How can I show that $X_n=e^n I_{\{Y>n\}} \to 0$ in probability?

Question

Let $Y$ be a continuous random variable with density function $f_Y(y)=e^{-y}, y > 0$. Consider the sequence $\{X_n\}$, given by $X_n=e^nI_{\{Y>n\}}, n =1,2,\cdots$

How can I show that $\{X_n\} \to 0$ in probability?

My work:

So, I want to show that $P(|X_n-0|>\epsilon) \to 0$ as $n \to \infty$.

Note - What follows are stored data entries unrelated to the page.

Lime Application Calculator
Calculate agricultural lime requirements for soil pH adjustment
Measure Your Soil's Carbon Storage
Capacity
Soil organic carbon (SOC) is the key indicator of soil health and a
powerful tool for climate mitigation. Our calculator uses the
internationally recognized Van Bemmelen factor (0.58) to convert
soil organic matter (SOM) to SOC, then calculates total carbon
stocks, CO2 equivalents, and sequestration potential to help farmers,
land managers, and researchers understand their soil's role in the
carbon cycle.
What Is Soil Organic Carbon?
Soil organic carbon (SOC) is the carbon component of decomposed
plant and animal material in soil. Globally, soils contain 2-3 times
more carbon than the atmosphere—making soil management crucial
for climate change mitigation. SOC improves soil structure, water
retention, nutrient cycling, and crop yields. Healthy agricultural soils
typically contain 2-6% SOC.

$P(|X_n| > \epsilon)=P(X_n > \epsilon)=1-P(X_n \le \epsilon)=1-\int_0^\epsilon\Sigma_1^Y(e^n)dx$

However, I do not think my last equality makes much sense. How would you proceed?

Answer 1

Consider the following inequality for $\varepsilon \leq 1$

$$P( |X_n| > \varepsilon ) = P(e^n I_{\{Y>n\}}>\varepsilon) \leq P( I_{\{Y>n\}} > \varepsilon) = P(Y > n) = e^{-n} \to 0.$$

Actually we do not need to know the distribution of $Y$. We can use the cumulative function properties $$ P( Y > n) = 1 - F_Y(n) \underset{n\to \infty}{\to} 1 -1 = 0$$

For $\varepsilon > 1$ we get $$ P( |X_n| > \varepsilon) \leq P(|X_n| > 1) \to 0$$

Answer 2

First, $\text{Prob}[Y>n]=e^{-n}$ since $Y$ has an exponential distribution. Therefore, $X_n$ can have only two values, namely $e^n$ with probability $e^{-n}$ and $0$ with probability $1-e^{-n}$. Let's fix some positive value $\epsilon$ and call $n'$ the smallest nonnegative integer bigger than $\ln \epsilon$. Then, for any $n \geqslant n'$, $\text{Prob}[X_n>\epsilon]=e^{-n}$, which clearly goes to 0 for large $n$.

Answer 3

$X_n$ can have two values (i.e. either $0$ or $e^n$) with $p=P(X=e^n)=e^{-n}$. For $\epsilon\geq e^{n}$, $P(X_n>\epsilon)$ is always $0$. For $\epsilon<e^n$, $P(X_n>\epsilon)=p=e^{-n}$, and this goes to $0$ as $n$ goes to infinity.